**** Article

Section 4.2 Terms of Office. Elected Directors of the Board shall serve a term of two (2) years commencing with September 1 of the year in which the election is held. Newly elected Directors shall be invited to participate ex officio in any Board meetings that shall occur between their election and the commencement of their term of office but shall not vote on any matter before the Board until their term of office has begun.

Section 4.2.1 Term Limits – There are no term limits for Directors except for the Chairman who shall be limited to two consecutive two-year terms.

Section 4.2.2 Election – Elected Directors are determined by a majority of votes cast by ISGB Members in Good Standing, and shall be elected from among those persons nominated as candidates for Director during the election process. The nominations shall be made according to Article XV, Section 15.2.2.

Section 4.3 Vacancies. Any vacancy on the Board of Directors shall be announced to the Membership by the Nominating Committee, which will seek nominations from Members for a period of time not less than thirty (30) days. The Nominating Committee will present uniform information about the nominees to the Board, which will appoint one of the nominees by vote of the majority of the Board of Directors. Should the vacancy occur within sixty (60) days before an election, the Board may elect to leave the seat vacant until the election occurs.

Board positions filled by appointment will be considered open positions in the next election even if the regular term of the office has not expired. The appointees holding office will be eligible to run in said election, and, if elected, will serve until the expiration date of the originally vacated seat. The person elected to fill the vacated seat shall fill the position immediately upon election.

Section 4.4 Duties of the Directors. The Board of Directors shall have the control and general management of the affairs, property, and business of the Corporation. Such Directors shall in all cases act as a Board, regularly convened by a majority. The Directors may adopt such rules and regulations, called Bylaws of the Board of Directors, for their own government, that are not inconsistent with this Code of Regulations, the Articles of Incorporation, and the laws of the State of Ohio.

Section 4.4.1 Chairman of the Board, title of the President – The Chairman of the Board presides at all meetings of the Board of Directors. The Chairman shall develop an agenda for all Board meetings and shall cause to be called regular and special meetings of the Directors in accordance with this Code of Regulations.

Section 4.4.2 Director of Organizational Support, title of the elected Vice President – The Director of

Organizational Support shall serve as Vice President of the Corporation and shall have such powers as the

Board of Directors may determine and shall perform such duties as may be assigned by the Board of Directors. The Director of Organizational Support shall oversee the development of fundraising programs and The Gathering. The Director of Organizational Support will perform the duties of Chairman in the absence of the Chairman and the Chair-Elect, as provided in Section 5.4.3.

Section 4.4.3 Director of Finance, title of the elected Treasurer – The Director of Finance shall serve as Treasurer of the Corporation and shall have such powers as the Board of Directors may determine and shall perform such duties as may be assigned by the Board of Directors. The Director of Finance shall be responsible to the Board for overseeing the Treasury of the ISGB and for directing the collection, depositing, disbursement, and accounting for all moneys of the Corporation. The Director of Finance shall submit a written report for scheduled Board meetings, as well as any business meetings conducted by the Corporation. The Director of Finance shall oversee the development of a yearly budget and shall confer on decisions regarding Scholarships. The Director of Finance may choose to establish a Finance Committee.

********
**** Information shown

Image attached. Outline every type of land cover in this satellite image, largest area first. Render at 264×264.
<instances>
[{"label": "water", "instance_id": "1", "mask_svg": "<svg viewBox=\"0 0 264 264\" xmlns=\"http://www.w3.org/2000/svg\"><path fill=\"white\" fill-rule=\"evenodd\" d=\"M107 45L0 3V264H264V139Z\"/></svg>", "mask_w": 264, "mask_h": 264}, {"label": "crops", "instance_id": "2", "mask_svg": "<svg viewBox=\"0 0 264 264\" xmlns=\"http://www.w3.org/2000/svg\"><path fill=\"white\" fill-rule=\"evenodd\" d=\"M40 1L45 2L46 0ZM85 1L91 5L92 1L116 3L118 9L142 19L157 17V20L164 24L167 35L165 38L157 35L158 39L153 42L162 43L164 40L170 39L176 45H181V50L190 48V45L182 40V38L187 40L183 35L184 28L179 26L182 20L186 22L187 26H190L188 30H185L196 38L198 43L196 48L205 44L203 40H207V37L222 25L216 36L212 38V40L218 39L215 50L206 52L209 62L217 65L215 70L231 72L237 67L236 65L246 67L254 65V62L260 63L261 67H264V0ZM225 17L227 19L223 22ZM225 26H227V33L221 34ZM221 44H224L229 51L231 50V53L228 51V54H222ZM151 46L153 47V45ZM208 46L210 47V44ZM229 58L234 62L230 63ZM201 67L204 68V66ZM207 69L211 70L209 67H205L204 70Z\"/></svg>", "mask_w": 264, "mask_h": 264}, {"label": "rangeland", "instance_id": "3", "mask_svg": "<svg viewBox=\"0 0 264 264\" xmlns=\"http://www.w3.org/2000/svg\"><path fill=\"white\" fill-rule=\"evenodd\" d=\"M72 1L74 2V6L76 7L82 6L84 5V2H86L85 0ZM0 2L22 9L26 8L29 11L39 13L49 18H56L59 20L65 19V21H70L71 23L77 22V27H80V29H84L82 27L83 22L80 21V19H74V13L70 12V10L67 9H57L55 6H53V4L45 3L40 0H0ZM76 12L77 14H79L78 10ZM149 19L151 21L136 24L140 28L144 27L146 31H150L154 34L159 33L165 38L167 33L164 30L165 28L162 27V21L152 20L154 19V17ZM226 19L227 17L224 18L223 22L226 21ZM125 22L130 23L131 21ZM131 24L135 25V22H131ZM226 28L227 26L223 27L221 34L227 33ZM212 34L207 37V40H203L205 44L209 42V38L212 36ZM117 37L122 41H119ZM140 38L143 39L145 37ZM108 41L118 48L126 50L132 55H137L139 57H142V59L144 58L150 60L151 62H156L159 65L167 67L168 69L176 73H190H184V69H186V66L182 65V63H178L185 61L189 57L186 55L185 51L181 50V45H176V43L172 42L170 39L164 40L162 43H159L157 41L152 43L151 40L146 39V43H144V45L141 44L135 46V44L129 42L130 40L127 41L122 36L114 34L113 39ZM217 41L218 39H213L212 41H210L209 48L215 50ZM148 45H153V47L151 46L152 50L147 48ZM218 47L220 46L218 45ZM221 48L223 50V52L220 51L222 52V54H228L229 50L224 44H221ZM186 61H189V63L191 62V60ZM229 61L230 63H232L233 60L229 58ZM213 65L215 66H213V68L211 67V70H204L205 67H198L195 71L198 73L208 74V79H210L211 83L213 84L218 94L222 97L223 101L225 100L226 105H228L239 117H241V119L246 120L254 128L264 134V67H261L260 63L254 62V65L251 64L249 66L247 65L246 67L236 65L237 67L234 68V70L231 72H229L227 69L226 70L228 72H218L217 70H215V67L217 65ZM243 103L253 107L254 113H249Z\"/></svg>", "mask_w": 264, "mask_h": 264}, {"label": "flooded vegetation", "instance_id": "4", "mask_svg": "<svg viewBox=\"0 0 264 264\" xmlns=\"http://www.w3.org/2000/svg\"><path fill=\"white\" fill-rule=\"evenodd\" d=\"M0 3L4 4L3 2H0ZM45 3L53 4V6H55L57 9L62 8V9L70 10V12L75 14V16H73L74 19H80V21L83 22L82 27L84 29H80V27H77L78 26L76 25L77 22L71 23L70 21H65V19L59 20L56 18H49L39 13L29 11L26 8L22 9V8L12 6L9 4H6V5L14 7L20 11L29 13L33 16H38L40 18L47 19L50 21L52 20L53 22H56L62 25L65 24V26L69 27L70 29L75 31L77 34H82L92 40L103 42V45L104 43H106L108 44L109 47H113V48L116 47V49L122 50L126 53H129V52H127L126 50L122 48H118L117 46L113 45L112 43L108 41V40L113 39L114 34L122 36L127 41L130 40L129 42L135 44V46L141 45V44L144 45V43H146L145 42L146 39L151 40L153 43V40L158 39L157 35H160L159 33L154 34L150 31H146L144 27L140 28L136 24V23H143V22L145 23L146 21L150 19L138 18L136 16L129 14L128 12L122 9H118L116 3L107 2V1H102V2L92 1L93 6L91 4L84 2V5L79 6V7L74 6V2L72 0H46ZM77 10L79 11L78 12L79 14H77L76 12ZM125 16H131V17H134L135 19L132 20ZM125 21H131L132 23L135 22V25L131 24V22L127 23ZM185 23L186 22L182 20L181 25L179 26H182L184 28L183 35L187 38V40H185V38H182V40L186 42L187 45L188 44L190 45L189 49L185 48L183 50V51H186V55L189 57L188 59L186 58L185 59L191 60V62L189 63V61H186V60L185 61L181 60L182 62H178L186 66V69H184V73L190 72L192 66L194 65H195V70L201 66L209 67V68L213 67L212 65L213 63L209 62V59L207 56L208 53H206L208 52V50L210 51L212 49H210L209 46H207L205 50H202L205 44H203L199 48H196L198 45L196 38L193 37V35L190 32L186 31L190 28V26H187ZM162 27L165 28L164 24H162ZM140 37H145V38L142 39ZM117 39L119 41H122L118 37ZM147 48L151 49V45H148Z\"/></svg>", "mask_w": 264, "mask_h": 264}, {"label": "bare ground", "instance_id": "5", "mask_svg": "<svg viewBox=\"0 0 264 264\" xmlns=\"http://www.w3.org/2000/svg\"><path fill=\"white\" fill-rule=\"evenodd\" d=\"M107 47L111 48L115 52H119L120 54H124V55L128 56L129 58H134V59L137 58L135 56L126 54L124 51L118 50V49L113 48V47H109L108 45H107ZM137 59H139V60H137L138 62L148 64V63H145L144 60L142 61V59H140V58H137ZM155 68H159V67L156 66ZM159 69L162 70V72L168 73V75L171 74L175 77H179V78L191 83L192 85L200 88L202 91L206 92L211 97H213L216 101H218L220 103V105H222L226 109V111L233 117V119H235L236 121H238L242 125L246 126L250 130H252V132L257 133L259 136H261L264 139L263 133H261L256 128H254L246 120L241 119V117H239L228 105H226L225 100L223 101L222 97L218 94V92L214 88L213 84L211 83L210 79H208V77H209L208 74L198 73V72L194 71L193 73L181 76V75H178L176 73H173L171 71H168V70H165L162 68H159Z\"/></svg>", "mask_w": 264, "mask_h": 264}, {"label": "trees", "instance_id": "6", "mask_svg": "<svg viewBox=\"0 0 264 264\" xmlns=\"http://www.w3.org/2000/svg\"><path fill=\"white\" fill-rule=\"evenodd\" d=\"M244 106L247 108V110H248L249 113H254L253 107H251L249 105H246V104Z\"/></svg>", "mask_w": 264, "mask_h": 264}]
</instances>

********

• [The exercise]
Please answer these questions from the Code of Regulations excerpt above:
(a) How long is an elected Director's term, and on what date does it begin?
(b) For at least how many days does the Nominating Committee seek nominations when a Board seat falls vacant?
(c) Who performs the Chairman's duties when both the Chairman and the Chair-Elect are absent?

• [Answer below]
(a) Two years, beginning September 1 of the year the election is held.
(b) Thirty days.
(c) The Director of Organizational Support.